Description of J0240+1952
- Name : LAMOST J024048.51+195226.9 or J0240+1952
- Location : constellation of Aries
- Distance : 2,016 light-years away
- Category : White Dwarf
- Subcategory : Magnetic Propeller White Dwarf
- White dwarf star’s rotation period : 24.93 seconds
- Discovery : University of Warwick astronomer Ingrid Pelisoli and team
About White Dwarf
White dwarf stars are billions of years older observable celestial objects and offer to tell us a lot about the universe’s past. White dwarfs are stars with a high density that have burnt up all of the hydrogen they formerly utilized as nuclear fuel.
Benefit of White Dwarf Studies
Astronomers have previously tried to explain Einstein’s theory of relativity by observing frame-dragging, in which spacetime is affected by huge spinning objects
About Black Dwarf
A stellar remnant, such as a white dwarf, cools enough over billions of years to become a black dwarf, which releases no substantial heat or light energy (completed burning hydrogen and helium fuel) and is virtually impossible to see since it emits no radiation.
Chandrasekhar Limit
Subrahmanyan Chandrasekhar, a Nobel Laureate in Physics, proposed the Chandrasekhar Limit, which is the theoretical maximum mass for a stable white dwarf star.
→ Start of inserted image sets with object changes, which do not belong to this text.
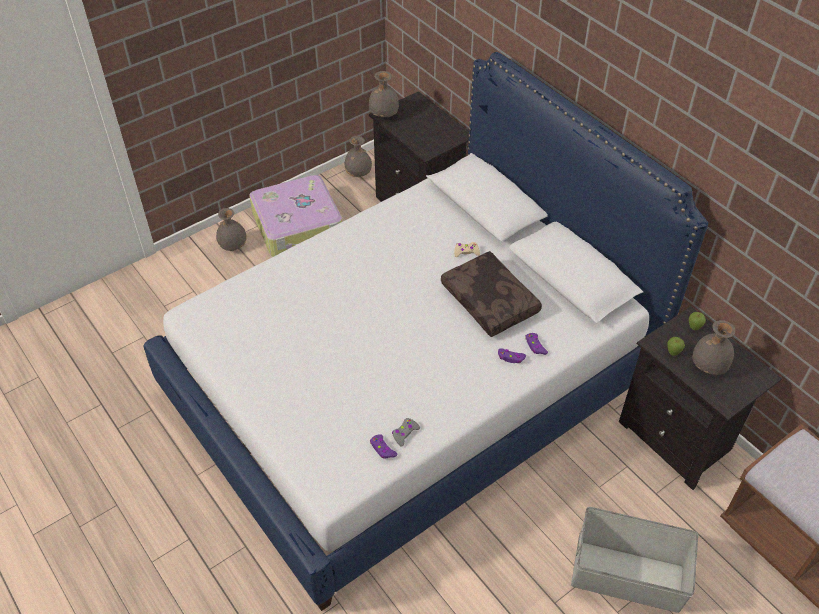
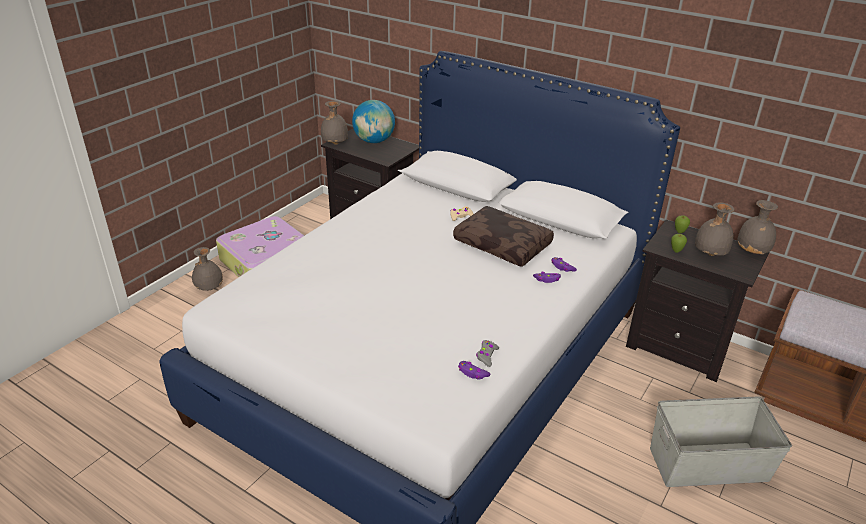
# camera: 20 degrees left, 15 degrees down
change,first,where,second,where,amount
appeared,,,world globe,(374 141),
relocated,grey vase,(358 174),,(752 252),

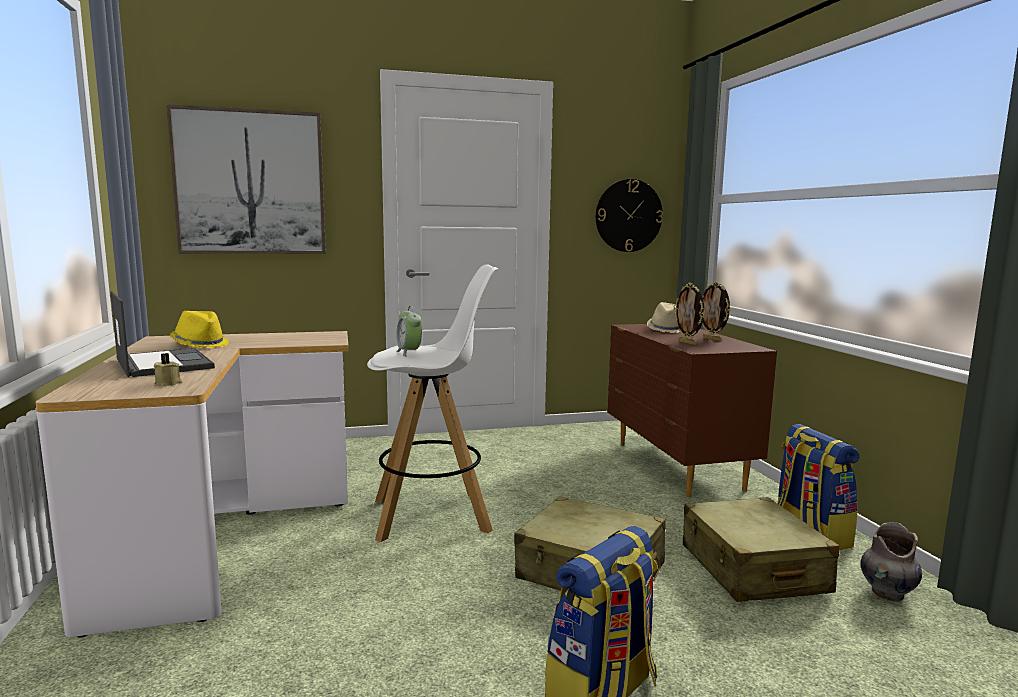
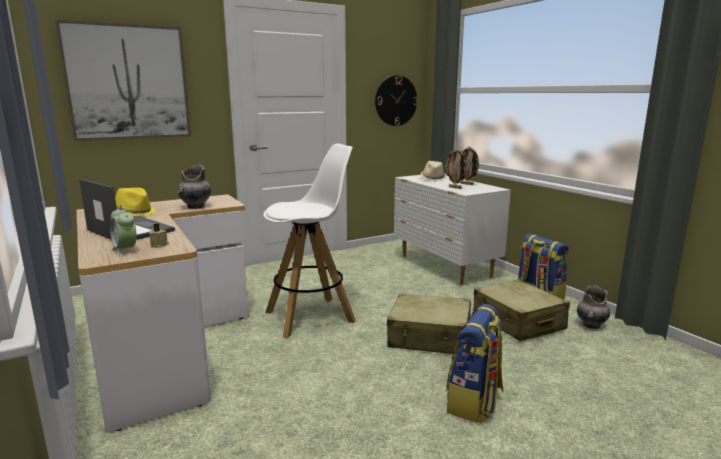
# camera: 15 degrees left, 5 degrees up
change,first,where,second,where,amount
appeared,,,grey vase,(195 207),
relocated,table clock,(409 353),,(125 250),
colour,brownish dresser,(676 466),whitish dresser,(445 267),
A threshold that states that no white dwarf may have a mass more than 1.4 times that of the Sun, and that any degenerate structure with a mass greater than that must eventually collapse into a black hole or neutron star.
AE Aquarii vs J0240+1952
J0240+1952 is comparable to another rapid white dwarf, AE Aquarii, that has a spin rate of 33 seconds, and they’re the only two propeller white dwarf stars that have been identified so far.
Red Dwarf > Blue Dwarf > White Dwarf
Due to their efficiency, red dwarfs will burn through their entire supply of hydrogen, becoming hotter and smaller before transforming into blue dwarfs and eventually ending their lives as white dwarfs.
LAMOST J0240+1952
A white dwarf’s rotation usually takes hours or days, but the newly discovered J0240+1952 star in the Aries constellation rotates incredibly quickly thanks to a nearby red dwarf star that is feeding gas into LAMOST J0240+1952. At about 3000 kilometers per second, the white dwarf is sucking gaseous plasma from a close partner star and throwing it into space and it is part of a binary star system.
LAMOST J0240+1952 develops magnetic field
J0240+1952 is a cataclysmic variable star that has sucked up enough material from its red dwarf companion in the past to give it a significant rotation speed boost. The white dwarf then developed a magnetic field that acts as a barrier that repels the inbound plasma, constantly throwing most of it out into space.